(Collected data entries)
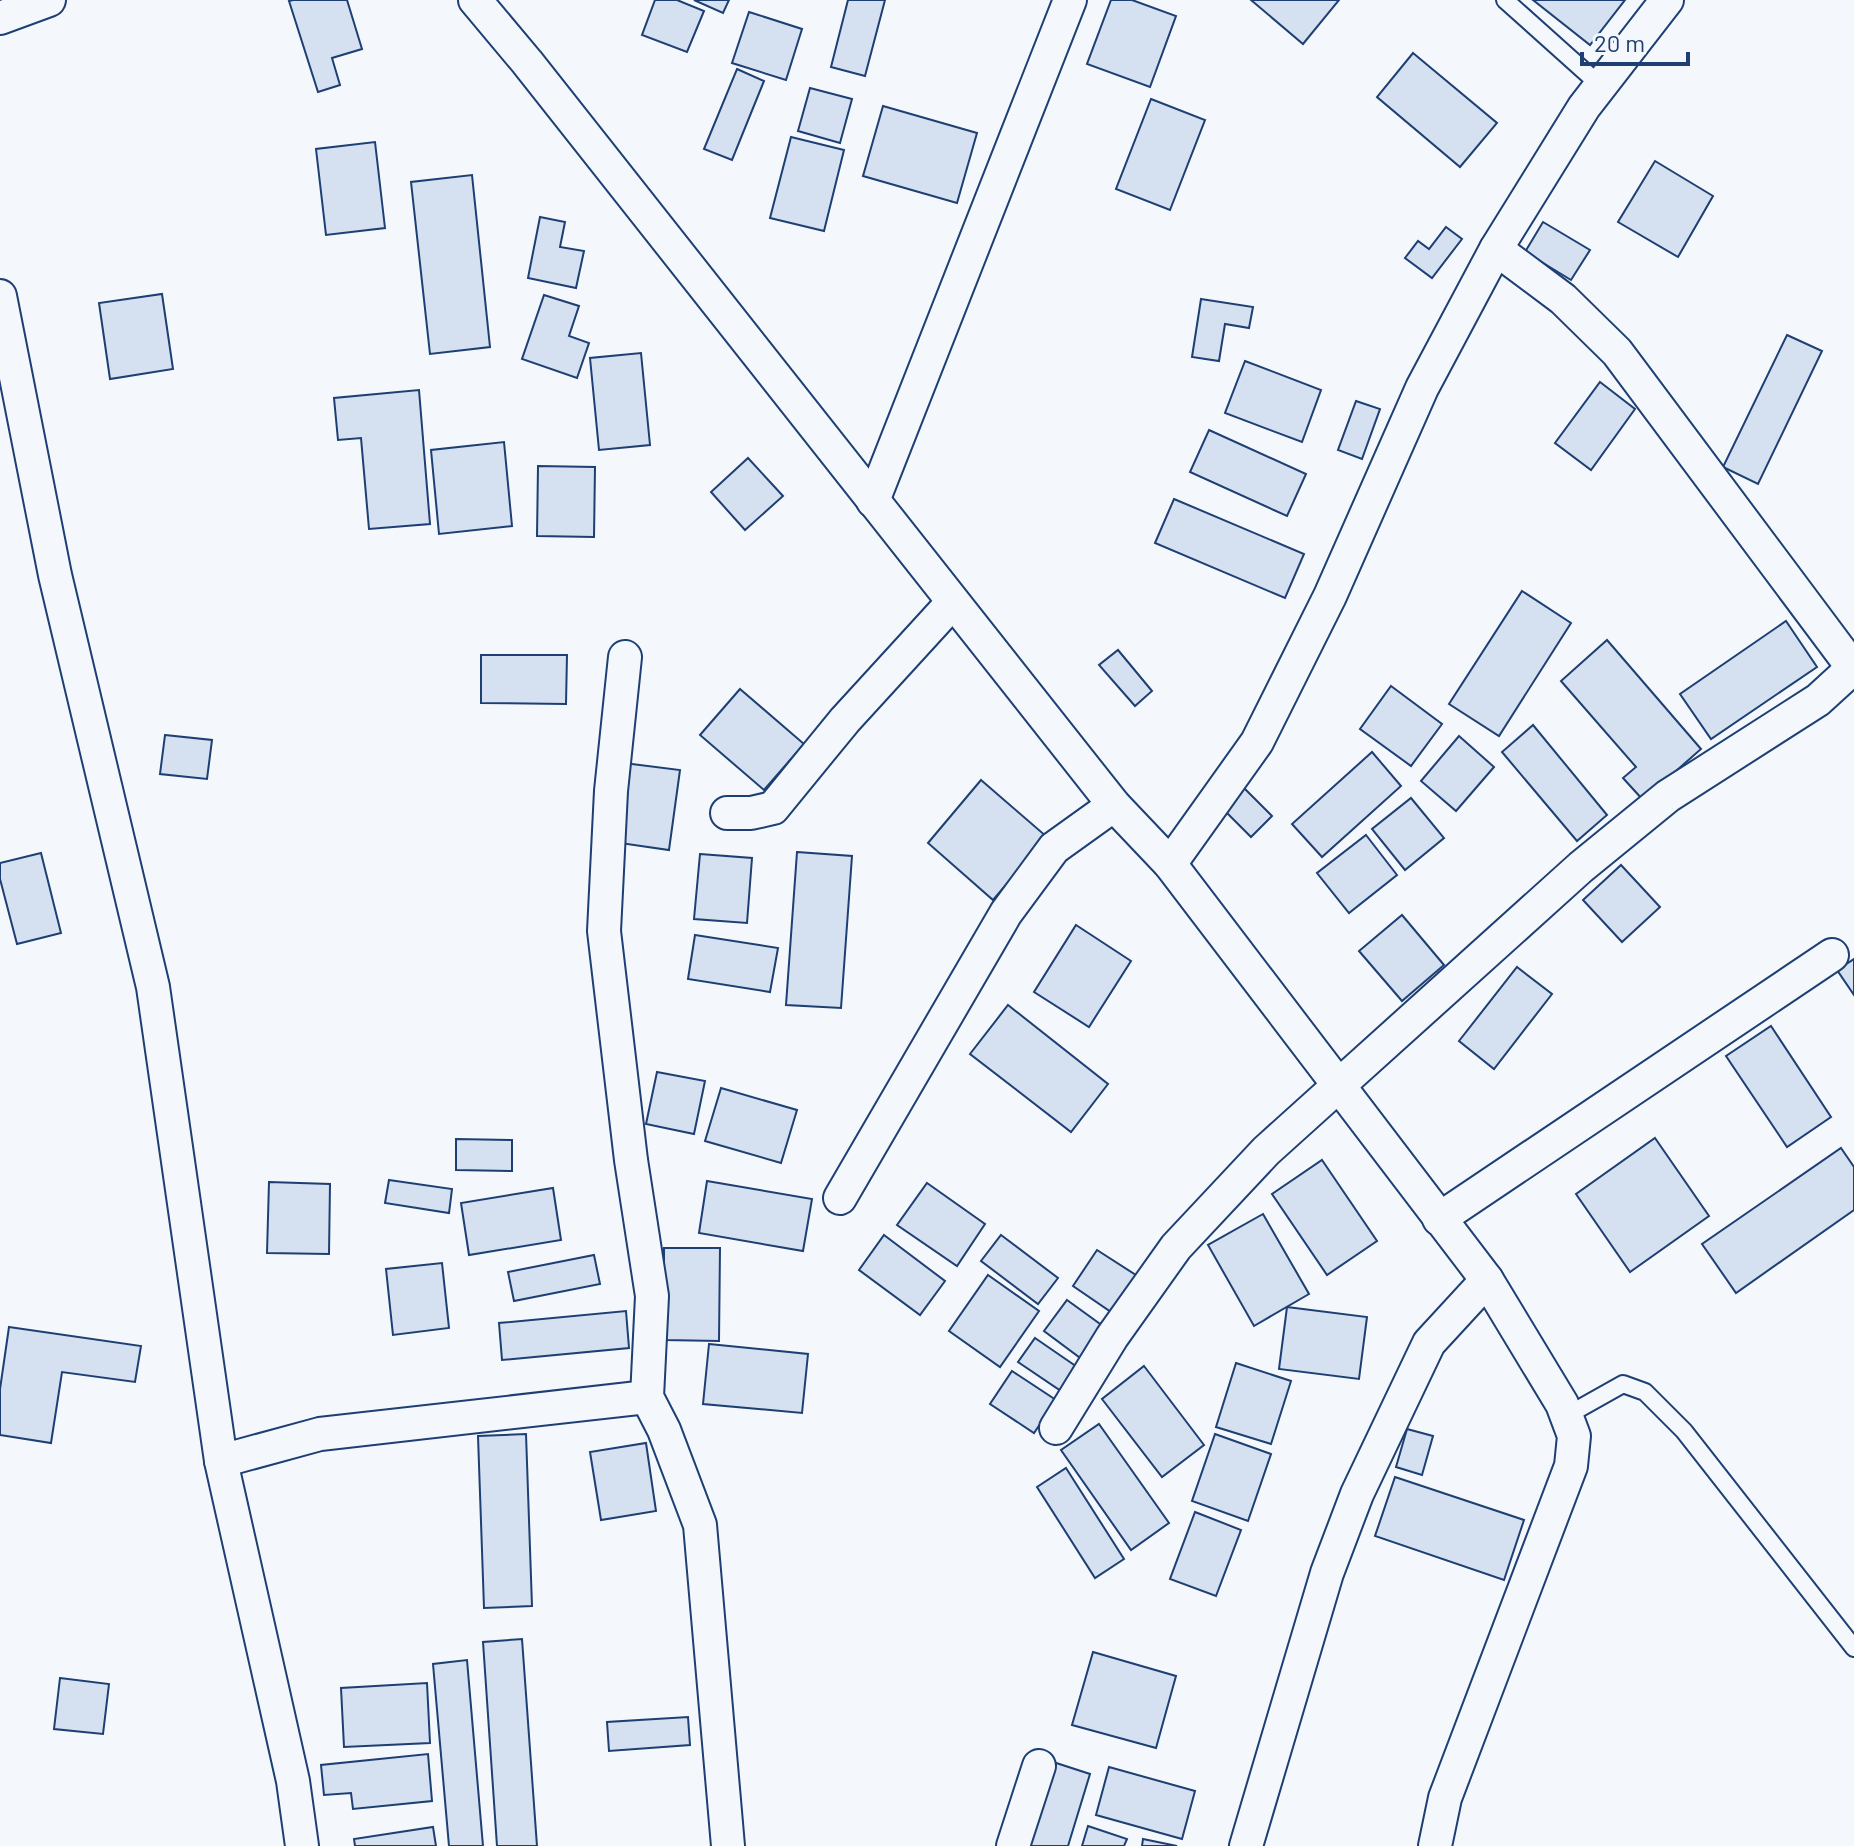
<svg xmlns="http://www.w3.org/2000/svg" width="1854" height="1846" viewBox="0 0 1854 1846" font-family="Barlow,sans-serif">
	<style>
		.building { fill: #d5e0f0; stroke: #1d3f73; stroke-width: 2 }
		.lines { fill: none; stroke-linecap: round; stroke-linejoin: round }
		.service-casing { stroke: #1d3f73; stroke-width: 20 }
		.minor-casing { stroke: #1d3f73; stroke-width: 36 }
		.service { stroke: #f4f7fb; stroke-width: 16 }
		.minor { stroke: #f4f7fb; stroke-width: 32 }
	</style>
	<rect width="100%" height="100%" fill="#f4f7fb"/>
	<g class="building">
		<path d="M293 0H347L362 49 332 58 340 85 318 92 289 1Z"/>
		<path d="M655 0H677L704 11 687 52 642 35Z"/>
		<path d="M694 0H729L723 13Z"/>
		<path d="M848 0H885L865 76 831 67Z"/>
		<path d="M1111 0H1132L1176 16 1150 87 1087 64Z"/>
		<path d="M1251 0H1339L1303 44Z"/>
		<path d="M1533 0H1625L1590 45Z"/>
		<path d="M749 12 802 29 786 80 732 63Z"/>
		<path d="M1413 53 1497 123 1460 167 1377 97Z"/>
		<path d="M737 69 764 81 732 160 704 149Z"/>
		<path d="M810 88 852 99 840 143 798 131Z"/>
		<path d="M1151 99 1205 120 1170 210 1116 189Z"/>
		<path d="M883 106 977 133 957 203 863 176Z"/>
		<path d="M791 137 844 150 824 231 770 218Z"/>
		<path d="M375 142 385 228 326 235 316 149Z"/>
		<path d="M1655 161 1713 196 1678 257 1618 222Z"/>
		<path d="M472 175 490 347 430 354 411 182Z"/>
		<path d="M540 217 565 222 560 247 584 251 576 288 528 278Z"/>
		<path d="M1543 222 1590 250 1571 280 1525 252Z"/>
		<path d="M1446 227 1462 239 1432 278 1405 258 1418 241 1429 249Z"/>
		<path d="M162 294 173 369 110 379 99 303Z"/>
		<path d="M544 295 579 306 569 336 589 343 577 378 522 359Z"/>
		<path d="M1201 299 1253 307 1249 328 1225 324 1219 361 1192 357Z"/>
		<path d="M1787 335 1822 351 1758 484 1723 467Z"/>
		<path d="M641 353 650 445 599 450 590 358Z"/>
		<path d="M1245 361 1321 390 1302 442 1225 413Z"/>
		<path d="M1600 382 1635 409 1591 470 1555 443Z"/>
		<path d="M419 390 430 524 369 529 361 438 338 440 334 398Z"/>
		<path d="M1356 401 1380 409 1362 459 1338 450Z"/>
		<path d="M1209 430 1306 474 1287 516 1190 472Z"/>
		<path d="M504 442 512 526 439 534 431 450Z"/>
		<path d="M748 458 783 496 745 530 711 492Z"/>
		<path d="M538 466 595 467 594 537 537 536Z"/>
		<path d="M1174 499 1304 554 1285 598 1155 543Z"/>
		<path d="M1522 591 1571 623 1499 736 1449 704Z"/>
		<path d="M1786 621 1817 667 1711 739 1680 694Z"/>
		<path d="M1607 640 1701 749 1643 800 1623 778 1636 767 1561 681Z"/>
		<path d="M1118 650 1152 691 1135 706 1099 665Z"/>
		<path d="M481 655H567L566 704 481 703Z"/>
		<path d="M1391 686 1442 724 1411 766 1360 729Z"/>
		<path d="M740 689 804 744 764 790 700 735Z"/>
		<path d="M1533 725 1607 815 1577 841 1502 752Z"/>
		<path d="M165 735 212 740 207 779 160 774Z"/>
		<path d="M1459 736 1494 767 1456 811 1421 781Z"/>
		<path d="M1372 752 1401 786 1322 857 1292 824Z"/>
		<path d="M624 763 680 770 669 850 613 842Z"/>
		<path d="M981 780 1047 837 993 900 928 843Z"/>
		<path d="M1243 787 1272 816 1251 837 1222 808Z"/>
		<path d="M1411 798 1444 838 1405 870 1372 829Z"/>
		<path d="M1366 835 1397 875 1349 913 1317 873Z"/>
		<path d="M797 852 852 856 841 1008 786 1005Z"/>
		<path d="M41 853 61 933 17 944 0 879V863Z"/>
		<path d="M700 854 752 858 747 923 694 919Z"/>
		<path d="M1621 865 1660 907 1622 942 1583 900Z"/>
		<path d="M1402 915 1444 965 1402 1001 1359 951Z"/>
		<path d="M1076 925 1131 961 1089 1027 1034 992Z"/>
		<path d="M695 935 778 948 770 992 688 979Z"/>
		<path d="M1854 959V995L1837 970Z"/>
		<path d="M1517 967 1552 994 1494 1069 1459 1041Z"/>
		<path d="M1008 1005 1108 1084 1071 1132 970 1054Z"/>
		<path d="M1771 1026 1831 1117 1787 1147 1726 1056Z"/>
		<path d="M657 1072 705 1081 694 1134 646 1124Z"/>
		<path d="M721 1088 797 1110 781 1163 705 1141Z"/>
		<path d="M1655 1138 1709 1216 1630 1272 1576 1194Z"/>
		<path d="M456 1139 512 1140V1171L456 1170Z"/>
		<path d="M1841 1148 1854 1167V1210L1736 1293 1702 1244Z"/>
		<path d="M1322 1160 1377 1241 1327 1275 1272 1194Z"/>
		<path d="M389 1180 452 1189 449 1213 385 1203Z"/>
		<path d="M707 1181 812 1199 803 1251 699 1233Z"/>
		<path d="M269 1182 330 1184 329 1254 267 1253Z"/>
		<path d="M927 1183 985 1224 957 1266 897 1225Z"/>
		<path d="M553 1188 561 1240 469 1255 461 1203Z"/>
		<path d="M1263 1214 1309 1294 1254 1326 1208 1245Z"/>
		<path d="M884 1235 945 1281 920 1315 859 1270Z"/>
		<path d="M1001 1235 1058 1278 1038 1304 981 1261Z"/>
		<path d="M664 1248H720L719 1341 664 1340Z"/>
		<path d="M1097 1250 1139 1277 1114 1314 1073 1286Z"/>
		<path d="M594 1255 600 1284 514 1301 508 1272Z"/>
		<path d="M442 1263 449 1328 393 1335 386 1269Z"/>
		<path d="M988 1275 1039 1311 1000 1367 949 1331Z"/>
		<path d="M1067 1300 1107 1329 1083 1360 1044 1331Z"/>
		<path d="M1287 1307 1367 1317 1359 1379 1279 1369Z"/>
		<path d="M626 1311 629 1348 502 1360 499 1323Z"/>
		<path d="M9 1327 141 1346 135 1382 62 1372 51 1443 0 1435V1389Z"/>
		<path d="M1035 1338 1080 1369 1064 1393 1018 1362Z"/>
		<path d="M709 1344 808 1354 802 1413 703 1404Z"/>
		<path d="M1236 1363 1291 1381 1271 1444 1216 1427Z"/>
		<path d="M1144 1366 1204 1445 1162 1477 1102 1399Z"/>
		<path d="M1012 1371 1056 1400 1034 1433 990 1404Z"/>
		<path d="M1099 1424 1169 1523 1131 1550 1061 1450Z"/>
		<path d="M1407 1429 1433 1436 1422 1475 1396 1467Z"/>
		<path d="M526 1434 532 1606 484 1608 478 1436Z"/>
		<path d="M1215 1434 1271 1454 1248 1521 1192 1501Z"/>
		<path d="M646 1443 656 1511 601 1520 590 1452Z"/>
		<path d="M1066 1468 1124 1559 1095 1578 1037 1487Z"/>
		<path d="M1395 1477 1524 1520 1504 1580 1375 1536Z"/>
		<path d="M1195 1512 1241 1530 1216 1596 1170 1579Z"/>
		<path d="M522 1639 537 1846H497L483 1642Z"/>
		<path d="M1093 1652 1176 1676 1156 1748 1072 1725Z"/>
		<path d="M467 1660 483 1846H449L433 1664Z"/>
		<path d="M60 1678 109 1684 103 1734 54 1729Z"/>
		<path d="M427 1683 430 1743 344 1747 341 1688Z"/>
		<path d="M688 1717 690 1745 609 1751 607 1722Z"/>
		<path d="M428 1754 432 1801 353 1809 351 1793 324 1795 321 1765Z"/>
		<path d="M1047 1760 1090 1774 1068 1846H1020Z"/>
		<path d="M1109 1767 1195 1791 1182 1839 1096 1815Z"/>
		<path d="M1088 1826 1127 1839 1124 1846H1082Z"/>
		<path d="M433 1827 436 1846H355L354 1839Z"/>
		<path d="M1143 1839 1177 1846H1142Z"/>
	</g>
	<g class="lines">
		<g class="service-casing">
			<g id="service">
				<path d="M1505 0 1601 86"/>
				<path d="M1566 1416 1623 1384 1645 1392 1684 1431 1854 1648"/>
			</g>
		</g>
		<g class="minor-casing">
			<g id="minor">
				<path d="M475 0 527 62 1114 805 1170 864 1487 1280 1562 1404 1574 1436 1571 1466 1445 1798 1435 1846"/>
				<path d="M0 18 49 0"/>
				<path d="M1496 249 1563 299 1617 352 1853 668"/>
				<path d="M0 296 55 575 153 987 221 1461 293 1781 302 1846"/>
				<path d="M873 501 1070 0"/>
				<path d="M625 657 611 791 604 931 631 1160 652 1296 647 1397 664 1430 700 1525 728 1846"/>
				<path d="M727 813H751L773 808 845 720 952 603"/>
				<path d="M1170 864 1257 742 1330 596 1422 388 1496 249 1584 107 1667 0"/>
				<path d="M840 1198 1006 913 1054 848 1114 805"/>
				<path d="M1439 1219 1832 955"/>
				<path d="M1056 1428 1112 1337 1176 1247 1266 1151 1581 867 1668 796 1818 700 1854 667"/>
				<path d="M221 1461 320 1434 647 1397"/>
				<path d="M1013 1846 1039 1766"/>
				<path d="M1246 1846 1327 1573 1357 1494 1429 1343 1487 1280"/>
			</g>
		</g>
		<use href="#service" class="service"/>
		<use href="#minor" class="minor"/>
	</g>
	<path d="M1582 52v12h106v-12" fill="none" stroke="#1d3f73" stroke-width="4"/>
	<text x="1594" y="52" font-size="24" fill="#1d3f73" stroke="#f4f7fb" stroke-width="6" paint-order="stroke">20 m</text>
</svg>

Instructions for the task: Above are the lines; repeat exactly the ones from the line containing "865 1660 907" down to the line containing "1005 1108 1084", both inclusive.

Response box:
		<path d="M1621 865 1660 907 1622 942 1583 900Z"/>
		<path d="M1402 915 1444 965 1402 1001 1359 951Z"/>
		<path d="M1076 925 1131 961 1089 1027 1034 992Z"/>
		<path d="M695 935 778 948 770 992 688 979Z"/>
		<path d="M1854 959V995L1837 970Z"/>
		<path d="M1517 967 1552 994 1494 1069 1459 1041Z"/>
		<path d="M1008 1005 1108 1084 1071 1132 970 1054Z"/>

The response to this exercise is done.